Pertama, firman Allah SWT tentang Maryam, ibu Nabi Isa as. “Maka Dia (Allah) menerimanya dengan penerimaan yang baik, membesarkannya dengan pertumbuhan yang baik dan menyerahkan pemeliharaannya kepada Zakaria. Setiap kali Zakaria masuk menemuinya di mihrab (kamar khusus ibadah), dia dapati makanan di sisinya. Dia berkata, “Wahai Maryam! Dari mana engkau peroleh?” Dia (Maryam) menjawab, “Itu dari Allah.” Sesungguhnya Allah memberi rezeki kepada siapa yang Dia kehendaki tanpa perhitungan”. (QS. Ali Imran [3]: 37) (Maryam mendapatkan makanan tanpa berusaha apa-apa)

Kedua, tentang kisah Ashabul Kahfi pada surat al-Kahfi (salah satunya, mereka tidur selama 309 tahun).

Ketiga, apa yang dilakukan Khidir (yakni, membunuh anak kecil, dll. Menurut al-Qusyairi, Khidir adalah wali, bukan Nabi/Rasul).

Namun, jika yang di luar kebiasaan atau terkesan aneh itu adalah berupa ucapan, maka itu disebut syatahat (igauan, Jawa: ndeleming). Menurut Gus Baha’, ucapan seperti itu sifatnya kebetulan saja. Kadang benar, kadang salah.

Jika ucapan itu menyalahi aturan syari’at, maka bagi imam (pemimpin) boleh menghukumnya. Masalah dia wali atau bukan, itu urusan pribadinya dengan Allah. Dan yang paling penting adalah, ucapan seperti itu tidak bisa dijadikan sandaran hukum dalam beragama.

“Dalam kitab-kitab tasawuf, seperti al-Risalah al-Qusyairiyah, Ihya’, dll, hal itu dianggap normal. Namun tidak boleh jadi aturan syari’at,” tururnya.

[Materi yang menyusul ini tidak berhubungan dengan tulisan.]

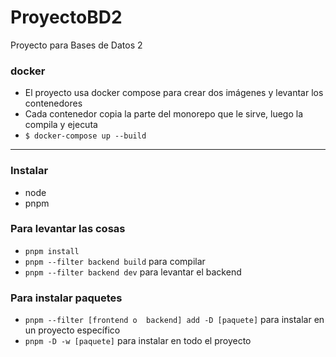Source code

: # ProyectoBD2
Proyecto para Bases de Datos 2

### docker
- El proyecto usa docker compose para crear dos imágenes y levantar los contenedores
- Cada contenedor copia la parte del monorepo que le sirve, luego la compila y ejecuta
- ```$ docker-compose up --build```

---

### Instalar
- node
- pnpm

### Para levantar las cosas
- ```pnpm install```
- ```pnpm --filter backend build``` para compilar
- ```pnpm --filter backend dev``` para levantar el backend

### Para instalar paquetes
- ```pnpm --filter [frontend o  backend] add -D [paquete]``` para instalar en un proyecto específico
- ```pnpm -D -w [paquete]``` para instalar en todo el proyecto
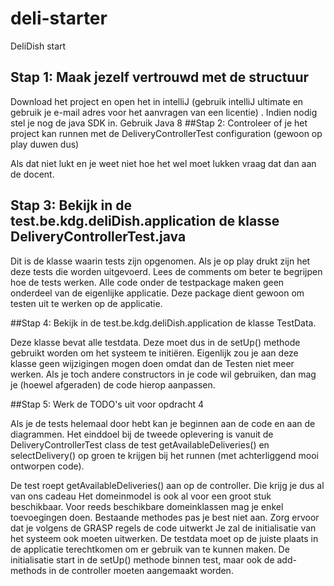 # deli-starter
DeliDish start
## Stap 1: Maak jezelf vertrouwd met de structuur

Download het project en open het in intelliJ (gebruik intelliJ ultimate en gebruik je e-mail adres voor het aanvragen van een licentie) . Indien nodig stel je nog de java SDK in. Gebruik Java 8
##Stap 2: Controleer of je het project kan runnen met de DeliveryControllerTest configuration (gewoon op play duwen dus)

Als dat niet lukt en je weet niet hoe het wel moet lukken vraag dat dan aan de docent.
## Stap 3: Bekijk in de test.be.kdg.deliDish.application de klasse DeliveryControllerTest.java

Dit is de klasse waarin tests zijn opgenomen. Als je op play drukt zijn het deze tests die worden uitgevoerd. Lees de comments om beter te begrijpen hoe de tests werken. Alle code onder de testpackage maken geen onderdeel van de eigenlijke applicatie. Deze package dient gewoon om testen uit te werken op de applicatie.

##Stap 4: Bekijk in de test.be.kdg.deliDish.application de klasse TestData.

Deze klasse bevat alle testdata. Deze moet dus in de setUp() methode gebruikt worden om het systeem te initiëren. Eigenlijk zou je aan deze klasse geen wijzigingen mogen doen omdat dan de Testen niet meer werken. Als je toch andere constructors in je code wil gebruiken, dan mag je (hoewel afgeraden) de code hierop aanpassen.

##Stap 5: Werk de TODO's uit voor opdracht 4

Als je de tests helemaal door hebt kan je beginnen aan de code en aan de diagrammen. Het einddoel bij de tweede oplevering is vanuit de DeliveryControllerTest class de test getAvailableDeliveries() en selectDelivery() op groen te krijgen bij het runnen (met achterliggend mooi ontworpen code).

De test roept getAvailableDeliveries() aan op de controller. Die krijg je dus al van ons cadeau
    Het domeinmodel is ook al voor een groot stuk beschikbaar. Voor reeds beschikbare domeinklassen mag je enkel toevoegingen doen. Bestaande methodes pas je best niet aan.
    Zorg ervoor dat je volgens de GRASP regels de code uitwerkt
    Je zal de initialisatie van het systeem ook moeten uitwerken. De testdata moet op de juiste plaats in de applicatie terechtkomen om er gebruik van te kunnen maken. De initialisatie start in de setUp() methode binnen test, maar ook de add-methods in de controller moeten aangemaakt worden.
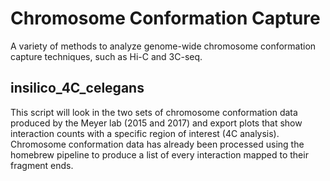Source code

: # Chromosome Conformation Capture
A variety of methods to analyze genome-wide chromosome conformation capture techniques, such as Hi-C and 3C-seq. 


## insilico_4C_celegans
This script will look in the two sets of chromosome conformation data produced by the Meyer lab (2015 and 2017) and export plots that show interaction counts with a specific region of interest (4C analysis). Chromosome conformation data has already been processed using the homebrew pipeline to produce a list of every interaction mapped to their fragment ends.
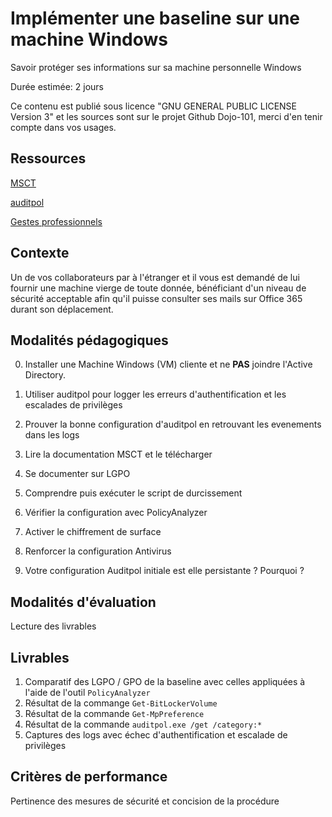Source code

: # Implémenter une baseline sur une machine Windows

Savoir protéger ses informations sur sa machine personnelle Windows

Durée estimée: 2 jours

Ce contenu est publié sous licence "GNU GENERAL PUBLIC LICENSE Version 3" et les sources sont sur le projet Github Dojo-101, merci d'en tenir compte dans vos usages.

## Ressources

[MSCT](https://learn.microsoft.com/fr-fr/windows/security/operating-system-security/device-management/windows-security-configuration-framework/security-compliance-toolkit-10)

[auditpol](https://learn.microsoft.com/fr-fr/windows-server/administration/windows-commands/auditpol)

[Gestes professionnels](https://github.com/Aif4thah/Dojo-101)

## Contexte

Un de vos collaborateurs par à l'étranger et il vous est demandé de lui fournir une machine vierge de toute donnée, 
bénéficiant d'un niveau de sécurité acceptable afin qu'il puisse consulter ses mails sur Office 365 durant son déplacement.


## Modalités pédagogiques

0. Installer une Machine Windows (VM) cliente et ne **PAS** joindre l'Active Directory.

1. Utiliser auditpol pour logger les erreurs d'authentification et les escalades de privilèges

2. Prouver la bonne configuration d'auditpol en retrouvant les evenements dans les logs

3. Lire la documentation MSCT et le télécharger

4. Se documenter sur LGPO

5. Comprendre puis exécuter le script de durcissement

6. Vérifier la configuration avec PolicyAnalyzer

7. Activer le chiffrement de surface

8. Renforcer la configuration Antivirus

9. Votre configuration Auditpol initiale est elle persistante ? Pourquoi ?


## Modalités d'évaluation

Lecture des livrables

## Livrables

1. Comparatif des LGPO / GPO de la baseline avec celles appliquées à l'aide de l'outil `PolicyAnalyzer`
2. Résultat de la commange `Get-BitLockerVolume`
3. Résultat de la commande `Get-MpPreference`
4. Résultat de la commande `auditpol.exe /get /category:*` 
5. Captures des logs avec échec d'authentification et escalade de privilèges

## Critères de performance

Pertinence des mesures de sécurité et concision de la procédure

Beliau mencontohkan ucapan seorang wali jadzab, “Tuhanku, jika Engkau menuntutku atas dosa-dosaku, maka sungguh aku akan menuntut Engkau atas ampunanMu”  (Makna lainnya, “Tuhan, jika Engkau mempermasalahkan dosa saya, maka saya akan menuntut eksistensi ampunanMu”). Secara zahir, ucapan itu menunjukkan bahwa pengucapnya sedang menuntut Tuhan. Tidak layak, bukan?

Ketidakbolehan menjadikan perkataan mereka sebagai acuan syariat adalah wajar adanya. Betapa tidak, bisa dibayangkan, bagaimana dampaknya jika banyak orang meniru perilaku nyeleneh yang notabene menyalahi syariat itu?.

Agaknya, meniru perilaku aneh mereka sama dengan meniru bacaan qira’at selain ‘Ashim, riwayat Hafsh, tanpa mengetahui disiplin ilmu qira’at. Bacaannya bisa jadi benar, namun ia tetap salah karena langsung loncat kepada hasil tanpa melalui tahapan belajar langkah demi langkah. FYI, muslim Indonesia menganut bacaan ‘Ashim, riwayat Hafsh, salah satu dari tujuh (ada yang berkata sepuluh) bacaan yang mutawatir.

Walhasil, apa yang dilakukan atau dikatakan mereka adalah urusan mereka. Terserah kita mau setuju atau tidak. Hal demikian muncul atas keyakinan dan pemahaman mereka yang sudah mencapai derajat tertentu. Dan yang penting, itu tidak boleh ditiru. Bagi yang tidak setuju, hendaknya tidak mempermasalahkannya secara berlebihan. Wallahu a’lam.